Ostensibly we get poor, happy-go-lucky, but smart, teenager David Elliot (Pettyfer), who falls in love with rich, extremely privileged ice-queen teenager Jade Butterfield (Wilde).

That is what she gets painted as – rich and privileged, and she is very pretty. So, apparently, that is what attracts this otherwise very smart boy, but – whatever. Nuances, like the lengths people in love will go to be together, or how first love can be intense to the point of obsession, are not at issue here. And adults with even the slightest discerning bone in their body, are not the audience.

Like the Zeffirelli film, this one goes for the pop romance feel, using contemporary popular stars, and basically laying on the melodrama, though this time complete with SMSes and Spring Breakers-type parties around the pool.

The gaggle of teenagers who snuck into the media screening were the perfect audience – oohing and aahing over how gorgeous Alex Pettyfer is and swooning over Jade’s perfect hair. And isn’t that just an awesome party she just threw?

Strangely enough, the one almost interesting character is played by Bruce Greenwood as Jade’s doctor father, who manages to display a bit of underhanded menace as the one trying to keep the teenagers apart.

But, this is not a film about a father who becomes so obsessed with saving his remaining children he becomes an emotional tyrant after his eldest son dies.

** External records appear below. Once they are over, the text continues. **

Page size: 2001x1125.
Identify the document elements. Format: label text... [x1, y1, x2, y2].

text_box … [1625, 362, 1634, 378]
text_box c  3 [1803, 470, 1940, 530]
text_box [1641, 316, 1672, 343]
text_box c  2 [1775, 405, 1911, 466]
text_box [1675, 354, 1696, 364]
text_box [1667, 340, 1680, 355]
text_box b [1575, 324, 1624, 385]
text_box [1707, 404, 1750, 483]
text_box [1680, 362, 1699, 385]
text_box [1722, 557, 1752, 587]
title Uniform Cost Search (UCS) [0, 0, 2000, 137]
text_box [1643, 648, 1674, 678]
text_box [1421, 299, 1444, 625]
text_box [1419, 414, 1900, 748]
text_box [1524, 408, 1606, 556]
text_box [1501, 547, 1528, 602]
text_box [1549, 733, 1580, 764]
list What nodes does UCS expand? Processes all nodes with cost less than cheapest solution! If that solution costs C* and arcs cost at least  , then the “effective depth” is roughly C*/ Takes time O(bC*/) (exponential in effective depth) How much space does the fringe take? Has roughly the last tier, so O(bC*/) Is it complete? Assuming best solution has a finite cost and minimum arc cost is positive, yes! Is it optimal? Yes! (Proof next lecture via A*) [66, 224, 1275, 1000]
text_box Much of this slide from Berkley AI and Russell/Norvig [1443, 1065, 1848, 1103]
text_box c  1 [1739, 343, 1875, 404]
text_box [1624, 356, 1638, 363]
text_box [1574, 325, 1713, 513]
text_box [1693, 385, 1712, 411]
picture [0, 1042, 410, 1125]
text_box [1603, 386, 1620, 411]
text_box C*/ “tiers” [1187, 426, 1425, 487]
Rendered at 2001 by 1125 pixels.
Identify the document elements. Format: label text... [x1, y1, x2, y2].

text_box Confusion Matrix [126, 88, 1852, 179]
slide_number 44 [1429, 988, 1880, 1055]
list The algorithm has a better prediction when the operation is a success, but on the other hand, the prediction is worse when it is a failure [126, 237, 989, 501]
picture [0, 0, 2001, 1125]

He is the only one actively trying to keep Jade and David from seeing each other, but he doesn’t exactly do a stellar job. So what was the point again?

There is no point here. This is a film about beautiful, rich, white, privileged teenagers falling in love because – oh, look – I’m so beautiful and the only thing more amazing than me is me falling in love.

If you liked The Lucky One or Beautiful Creatures you will like this.